Wykonałam następujące badania: 1. Kolonoskopia: rozpoznanie to czynnościowe zaburzenia jelit, nie określone, opis: Endoskop wprowadzono do kątnicy, błona śluzowa jelita grubego jest gładka, lśniąca, z widoczną siatką naczyń. 2. Gastroskopia: wykazała Reflux, a test ureazowy na HP wyszedł dodatni (++). 3. Badanie ultradźwiękowe jamy brzusznej podsumowanie: obraz w normie w badanym zakresie. 4. Wynik badania IgA wyszedł ujemny – Nie stwierdzono obecności przeciwciał przeciw endomysium w klasie IgA. 5. Wynik badania IgG Em A również wyszedł ujemny – Nie stwierdzono obecności przeciwciał przeciw endomysium w klasie IgG. 6. Poradnia proktologiczna, opis badani: per rectum zewnętrzna okolica odbytu kanał i bańka odbytnicy w zasięgu palca bz. rozpoznanie wg ICD – 10: krwawienie z odbytu i odbytnicy. 7. Sigmoidoskopia, rozpoznanie: IBS ad obs. Okolica zewnętrzna odbytu – bez zmian. W anoskopii – obraz prawidłowy. Per rectum – w zakresie palca bez zmian. Kolonoskop wprowadzono do esicy – ostre zagięcie jelita, przy słabej tolerancji badania, uniemożliwiają jego bezpieczne kontynuowanie. Przygotowanie do badania dobre, miejscami zalega nieco kałowej treści. Nie stwierdzono zmian w zakresie zbadanej części jelita grubego. 8. Manometria Anorectalna, wykazała: Typ II dyssynergii defakacji. Zaburzenia czucia trzewnego miernego stopnia. Opis: Ciśnienie spoczynkowe zwieraczy odbytu wzmożone (średnia wartość ciśnienia 145,7 mmHg). Strefa wzmożonego ciśnienia prawidłowa (2,4 cm). Próba ściskania nieprawidłowa – podczas próby znacznie wzmożone ciśnienie w zakresie zwieraczy. Nieprawidłowa próba parcia – brak wzrostu ciśnienia śródrektalnego w kanale odbytu podczas symulacji defakacji z równoczesnym skurczem zwieraczy (relaksacja zwieraczy odbytu na poziomie 29%). Podczas insuflacji balonu powietrzem odnotowano pierwsze odczucie przy objętości balonu 40 ml, parcie przy 110 ml, dyskomfortu nie uzyskano do objętości balonu 170 ml. Odruch odbytniczo – odbytowy (RAIR) obecny, prawidłowy.

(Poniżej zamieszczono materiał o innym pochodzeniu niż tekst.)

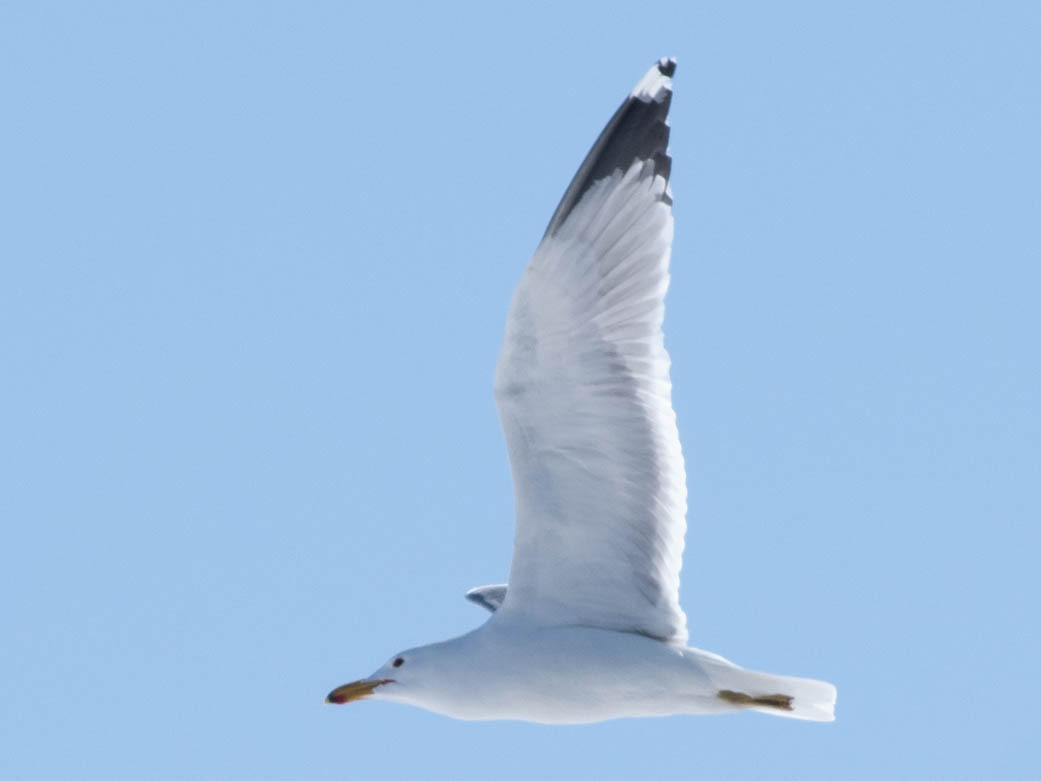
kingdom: Animalia
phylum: Chordata
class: Aves
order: Charadriiformes
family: Laridae
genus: Larus
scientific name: Larus californicus
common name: California gull
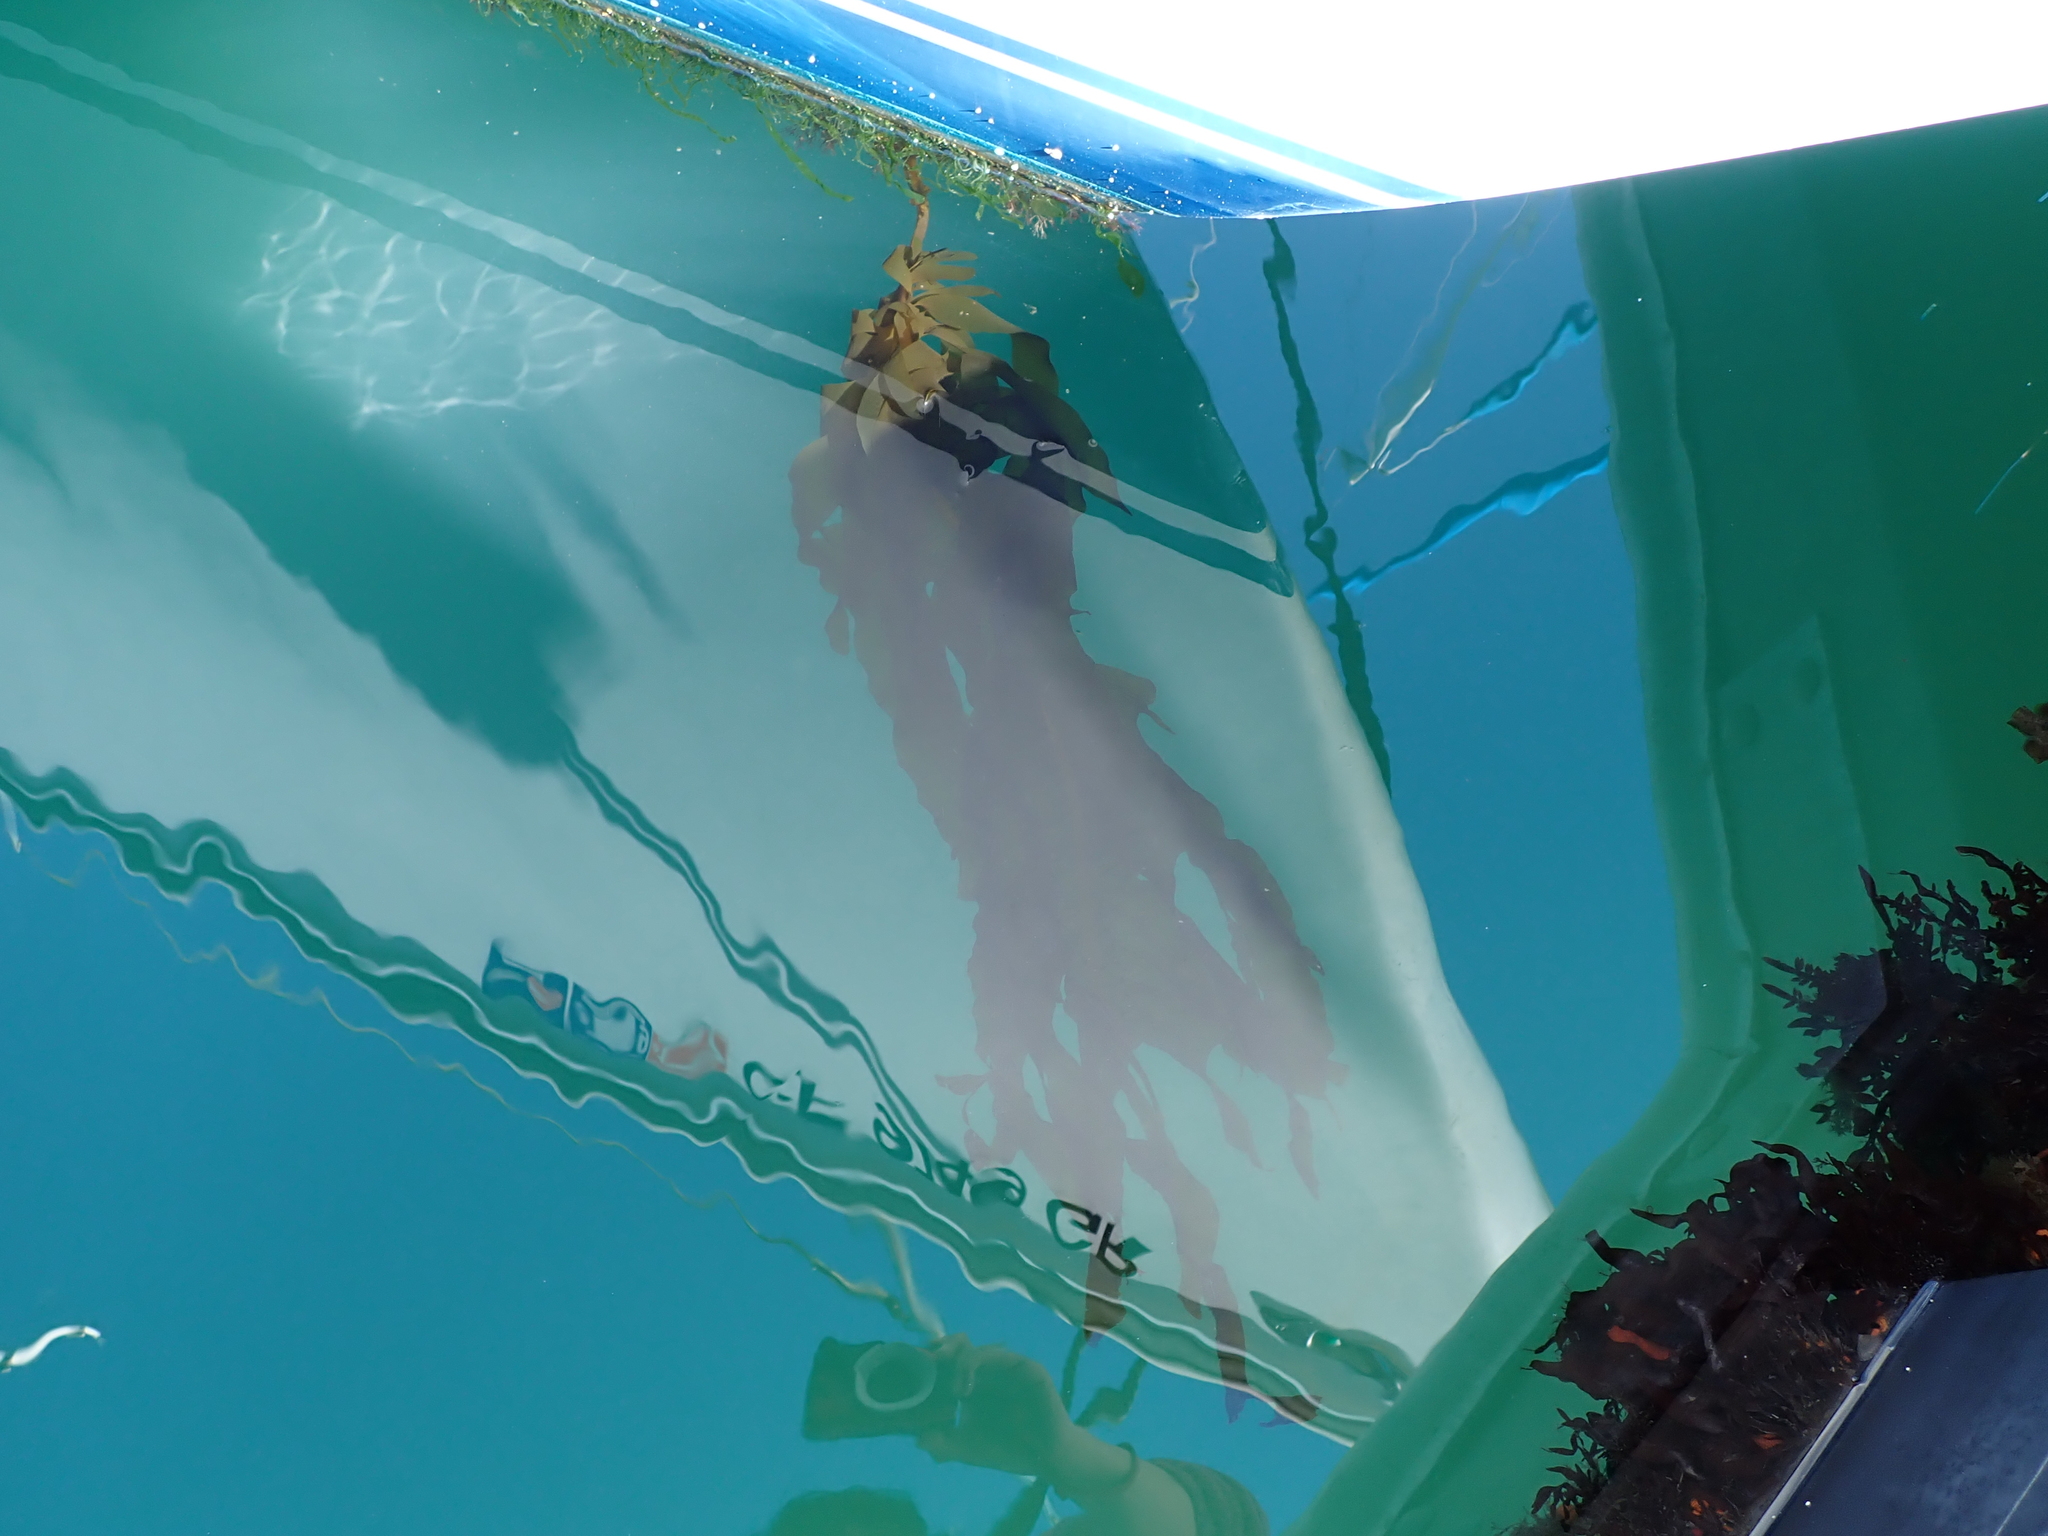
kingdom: Chromista
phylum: Ochrophyta
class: Phaeophyceae
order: Laminariales
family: Alariaceae
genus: Undaria
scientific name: Undaria pinnatifida
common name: Asian kelp
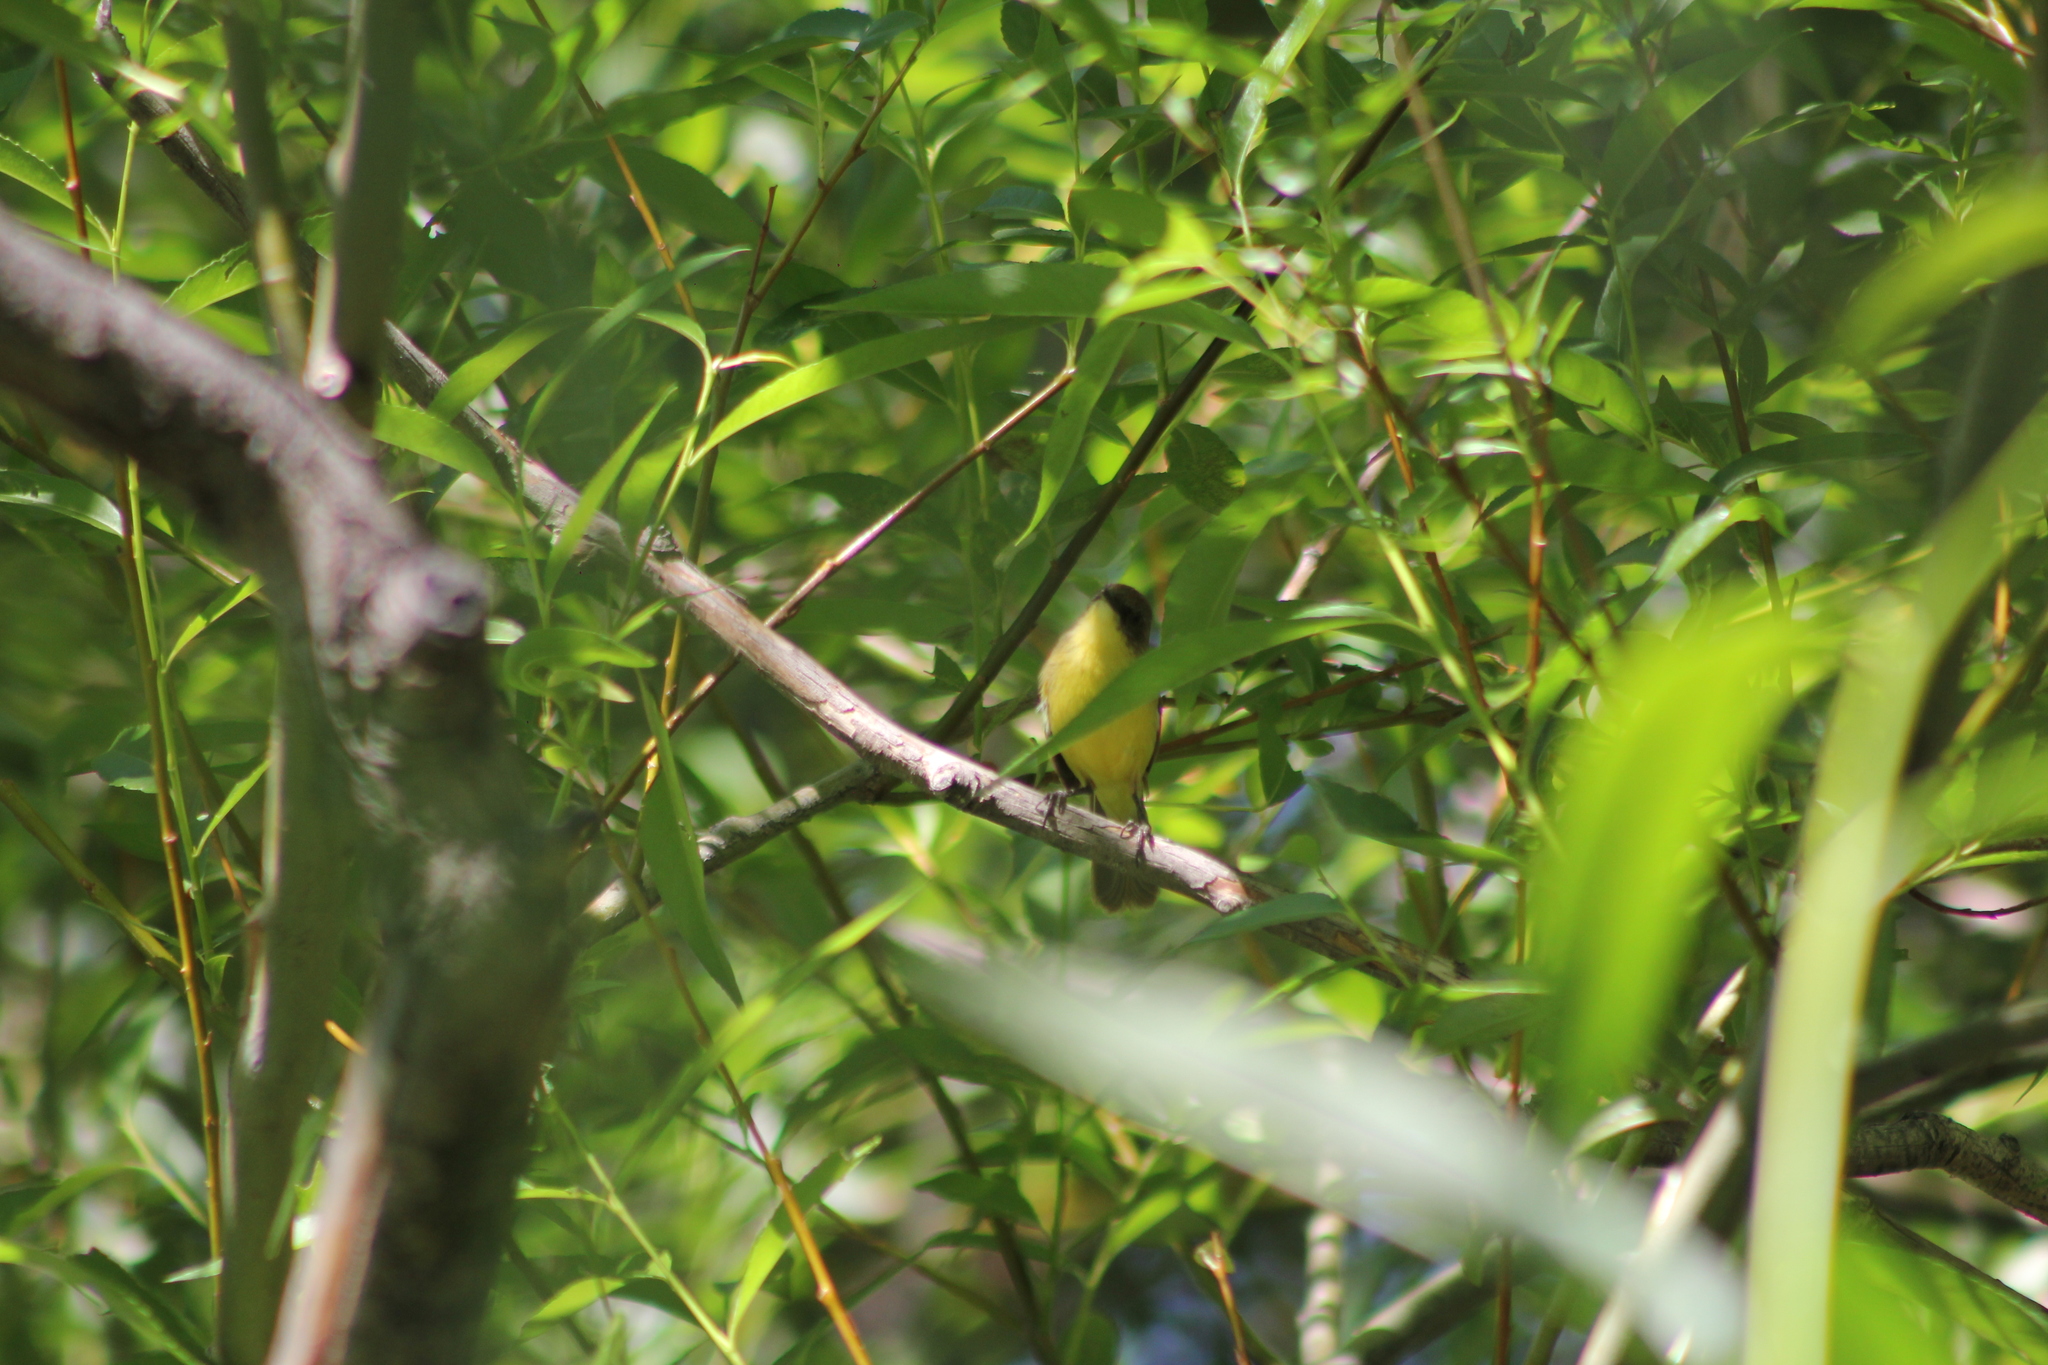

W związku z moimi wynikami badań chciałabym się również zapytać w jaki sposób można leczyć u mnie zaburzenia czucia trzewnego? Czy „poskręcane” nieprawidłowo jelito (w moim przypadku w części esicy) można zoperować? Jeśli nie na NFZ to czy istnieje możliwość przeprowadzenia zabiegu/ operacji prywatnie i jaki jest koszt? Czy jest szansa na mój powrót do zdrowia? Co powoduje moje przykre dolegliwości i jakie leki można zastosować? Jakie jeszcze badania mogłabym wykonać?
Bardzo, bardzo proszę o odpowiedź. Z pozdrowieniami.